Diabetes is a disease that affects all areas of your body. The vitreoretina doctors at Associates in Ophthalmology urge all diabetic patients to pay careful attention to their eyes, as they are likely to experience what is called diabetic retinopathy. Diabetics are also twice as likely to experience problems like cataracts or glaucoma.
Diabetic retinopathy is a disease of the small blood vessels that nourish the retina. It is especially prevalent in Type I or insulin-dependent diabetics. Diabetic retinopathy treatment in many ways depending on the stage of the disease and the specific problem that requires attention. In some cases, blood vessels weaken and can begin to leak fluid, fat or protein deposits and blood, reducing the nourishment to the retina. These leaking vessels can cause cloudy vision that cannot be improved by corrective lenses. In other cases, abnormal new blood vessels grow on the surface of the retina. These new vessels can suddenly and randomly rupture and hemorrhage. In early stages of this disease, there is little or no loss of vision; therefore a person may not know there is a problem.
As the cells begin to repair, they may cause scar tissue to develop. As the scar tissue heals, it may contract and pull on the retina, leading to a retinal detachment. At worst, diabetic retinopathy may result in permanent and severe vision loss, but rarely does it lead to complete blindness.
To check for diabetic retinopathy, our doctors who specialize in these conditions may perform a diabetic eye test whereby a dye is injected intravenously into the blood vessels. This procedure is known as a fluorescein angiogram. Photographs are taken of the retina while the dye is passing through the eye’s blood vessels. This helps show where weak, broken or abnormal blood vessels are.
Diabetic retinopathy treatment includes careful monitoring and, if the condition becomes more serious, a laser may be used to treat weak, broken or abnormal blood vessels. All treatments are done in order to keep the condition from getting worse and often cannot restore previously lost vision. Diabetic eye treatment surgery may be necessary in certain situations.

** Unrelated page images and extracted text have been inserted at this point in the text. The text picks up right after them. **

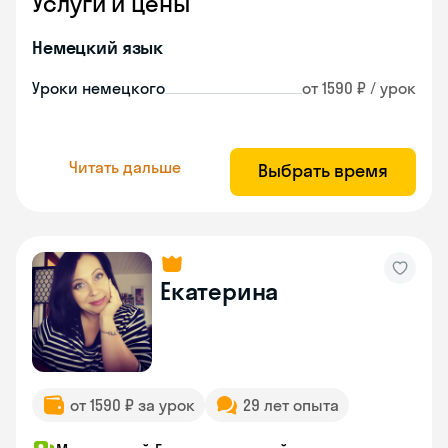
Услуги и цены
Немецкий язык
Уроки немецкого
от 1590 ₽ / урок
Читать дальше
Выбрать время
Екатерина
от 1590 ₽ за урок
29 лет опыта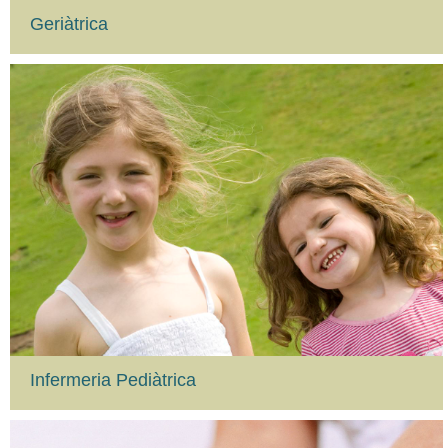
Geriàtrica
Infermeria Pediàtrica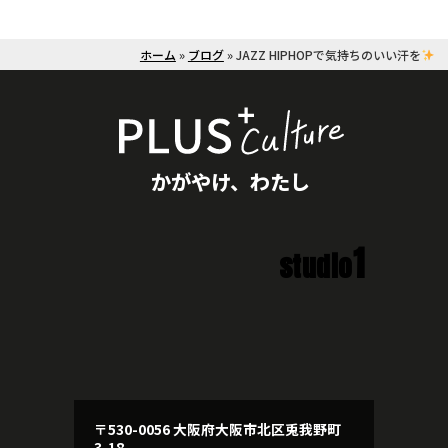
ホーム
»
ブログ
»
JAZZ HIPHOPで気持ちのいい汗を
かがやけ、わたし
1
studio
〒530-0056 大阪府大阪市北区兎我野町
3-18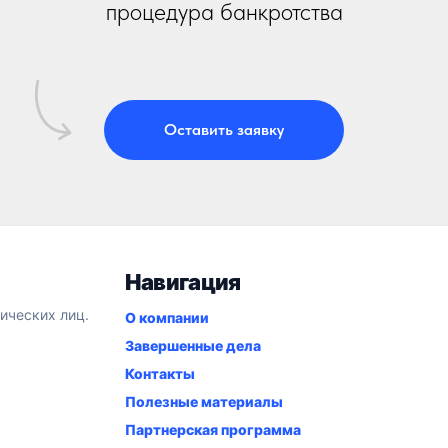
процедура банкротства
Оставить заявку
Навигация
ических лиц.
О компании
Завершенные дела
Контакты
Полезные материалы
Партнерская программа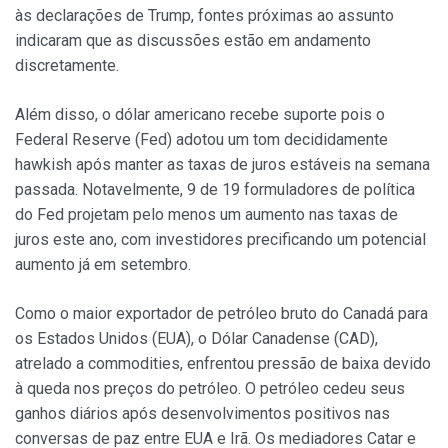
às declarações de Trump, fontes próximas ao assunto
indicaram que as discussões estão em andamento
discretamente.
Além disso, o dólar americano recebe suporte pois o
Federal Reserve (Fed) adotou um tom decididamente
hawkish após manter as taxas de juros estáveis na semana
passada. Notavelmente, 9 de 19 formuladores de política
do Fed projetam pelo menos um aumento nas taxas de
juros este ano, com investidores precificando um potencial
aumento já em setembro.
Como o maior exportador de petróleo bruto do Canadá para
os Estados Unidos (EUA), o Dólar Canadense (CAD),
atrelado a commodities, enfrentou pressão de baixa devido
à queda nos preços do petróleo. O petróleo cedeu seus
ganhos diários após desenvolvimentos positivos nas
conversas de paz entre EUA e Irã. Os mediadores Catar e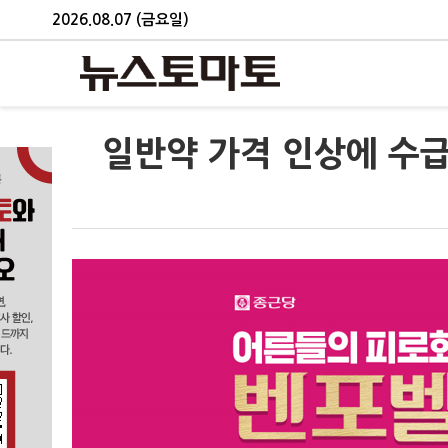
2026.08.07 (금요일)
일반약 가격 인상에 수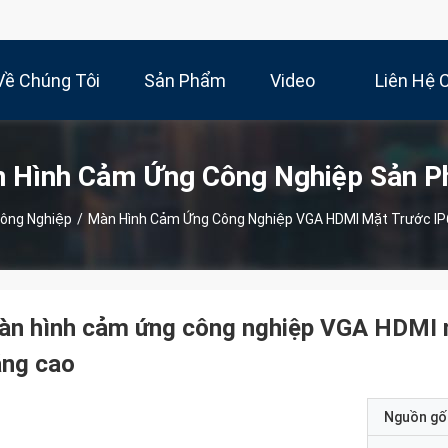
Về Chúng Tôi
Sản Phẩm
Video
Liên Hệ 
 Hình Cảm Ứng Công Nghiệp Sản 
ông Nghiệp
/
Màn Hình Cảm Ứng Công Nghiệp VGA HDMI Mặt Trước IP6
n hình cảm ứng công nghiệp VGA HDMI mặ
áng cao
Nguồn gố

Diabetic Macular Edema (DME)
Your retina helps you see fine detail clearly. With DME, the retina becomes swollen, which causes vision to become blurry and washed out. In people with diabetes, this can happen when high blood sugar levels damage blood vessels in the retina.
Retina with DME: In an eye with DME, fluid from damaged blood vessels collects in an area of the retina called the macula, causing swelling. With a swollen retina, it can be hard to see fine details. You May Have DME and Not Know It. In its early stages, DME often doesn’t show any warning signs. But detecting DME early is the best way to prevent vision loss. If left untreated, your DME could get worse. And it could cause changes to your vision, possibly leading to vision loss. That’s why it’s so important to get a retina eye exam.
If you have type 1 or type 2 diabetes, you are at risk fur diabetic macular edema (DME). The best way to prevent DME is to keep your blood sugar levels under control by eating a healthy diet, getting plenty of exercise, and taking your medicines as directed by your doctor.
It’s also important to get a retina eye exam every year. Even if you don’t have any symptoms of vision loss, you may be at risk for developing DME.
Factors that may put you at higher risk for DME are: length of time you’ve had diabetes, poor control of blood sugar, high blood pressure, high cholesterol, and smoking.
Because DME often doesn’t show warning signs in its early stages, it is critical for people with diabetes to get a retina eye exam each year. It lets your eye doctor see if there is damage in the back of your eyes. If there is damage, your eye doctor can recommend treatments that may help.